#### Work required:
Copy out each line of the listing below where the string "Right" appears.

- Opening Delimiter -

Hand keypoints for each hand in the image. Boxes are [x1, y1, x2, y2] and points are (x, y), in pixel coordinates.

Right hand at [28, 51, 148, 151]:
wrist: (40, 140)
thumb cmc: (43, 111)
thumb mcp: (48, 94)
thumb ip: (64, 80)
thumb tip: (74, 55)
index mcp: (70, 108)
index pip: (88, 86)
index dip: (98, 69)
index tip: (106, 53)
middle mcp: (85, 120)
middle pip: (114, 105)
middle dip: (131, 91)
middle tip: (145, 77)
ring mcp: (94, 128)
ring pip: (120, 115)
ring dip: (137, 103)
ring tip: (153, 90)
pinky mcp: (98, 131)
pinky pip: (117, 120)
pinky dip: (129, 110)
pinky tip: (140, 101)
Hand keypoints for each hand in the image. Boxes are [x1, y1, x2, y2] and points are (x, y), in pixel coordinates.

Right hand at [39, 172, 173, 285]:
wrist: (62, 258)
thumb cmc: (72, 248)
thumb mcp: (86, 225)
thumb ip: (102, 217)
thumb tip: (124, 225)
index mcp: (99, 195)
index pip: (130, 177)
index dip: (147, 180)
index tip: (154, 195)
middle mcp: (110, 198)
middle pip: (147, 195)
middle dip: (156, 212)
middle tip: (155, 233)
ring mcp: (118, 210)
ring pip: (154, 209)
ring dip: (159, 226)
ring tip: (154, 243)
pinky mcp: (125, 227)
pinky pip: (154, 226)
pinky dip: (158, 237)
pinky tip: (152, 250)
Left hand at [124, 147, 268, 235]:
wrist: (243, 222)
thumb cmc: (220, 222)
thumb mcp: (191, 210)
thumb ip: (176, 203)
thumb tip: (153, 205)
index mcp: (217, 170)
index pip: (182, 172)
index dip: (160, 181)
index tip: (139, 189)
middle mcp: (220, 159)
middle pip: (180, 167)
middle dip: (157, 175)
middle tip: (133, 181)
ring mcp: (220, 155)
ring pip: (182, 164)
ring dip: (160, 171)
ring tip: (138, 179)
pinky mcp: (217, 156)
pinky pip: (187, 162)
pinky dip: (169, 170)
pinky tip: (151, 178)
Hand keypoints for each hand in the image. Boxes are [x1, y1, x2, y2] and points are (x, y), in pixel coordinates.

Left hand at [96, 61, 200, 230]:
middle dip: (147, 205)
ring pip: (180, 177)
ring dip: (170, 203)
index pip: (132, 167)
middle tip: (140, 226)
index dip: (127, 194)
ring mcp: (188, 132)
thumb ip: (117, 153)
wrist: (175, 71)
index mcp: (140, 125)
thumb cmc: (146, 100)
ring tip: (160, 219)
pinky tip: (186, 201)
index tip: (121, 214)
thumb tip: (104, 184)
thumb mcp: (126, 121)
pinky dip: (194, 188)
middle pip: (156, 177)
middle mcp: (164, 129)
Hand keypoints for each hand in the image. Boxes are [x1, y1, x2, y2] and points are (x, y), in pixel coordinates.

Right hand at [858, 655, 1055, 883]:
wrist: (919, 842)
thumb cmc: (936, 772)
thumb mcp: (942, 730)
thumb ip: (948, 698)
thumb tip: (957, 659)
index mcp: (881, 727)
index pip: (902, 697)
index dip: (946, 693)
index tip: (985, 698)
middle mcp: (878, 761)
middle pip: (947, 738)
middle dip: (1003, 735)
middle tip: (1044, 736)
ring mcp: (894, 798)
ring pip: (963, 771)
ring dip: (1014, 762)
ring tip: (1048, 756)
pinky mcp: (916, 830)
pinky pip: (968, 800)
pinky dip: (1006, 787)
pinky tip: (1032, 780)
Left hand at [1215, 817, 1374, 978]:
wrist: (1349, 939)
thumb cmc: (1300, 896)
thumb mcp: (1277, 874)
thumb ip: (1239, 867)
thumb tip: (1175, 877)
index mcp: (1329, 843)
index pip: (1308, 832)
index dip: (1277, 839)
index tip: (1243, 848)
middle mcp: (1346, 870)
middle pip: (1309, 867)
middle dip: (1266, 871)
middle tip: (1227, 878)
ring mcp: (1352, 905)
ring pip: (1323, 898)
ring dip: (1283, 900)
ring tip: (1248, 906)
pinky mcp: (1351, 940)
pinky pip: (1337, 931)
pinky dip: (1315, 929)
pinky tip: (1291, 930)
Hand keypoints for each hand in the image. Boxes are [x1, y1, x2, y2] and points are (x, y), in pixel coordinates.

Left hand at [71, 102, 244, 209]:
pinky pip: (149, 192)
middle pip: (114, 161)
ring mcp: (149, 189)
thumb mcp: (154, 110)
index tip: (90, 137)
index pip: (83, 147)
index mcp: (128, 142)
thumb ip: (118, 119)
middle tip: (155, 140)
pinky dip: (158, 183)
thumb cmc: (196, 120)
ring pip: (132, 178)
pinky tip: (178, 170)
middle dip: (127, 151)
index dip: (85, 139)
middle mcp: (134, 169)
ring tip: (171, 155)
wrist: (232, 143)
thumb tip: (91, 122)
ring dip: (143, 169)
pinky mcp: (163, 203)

- Closing Delimiter -

#### Worked solution:
Right hand at [28, 51, 148, 151]:
Right hand at [39, 172, 173, 285]:
Right hand at [858, 655, 1055, 883]:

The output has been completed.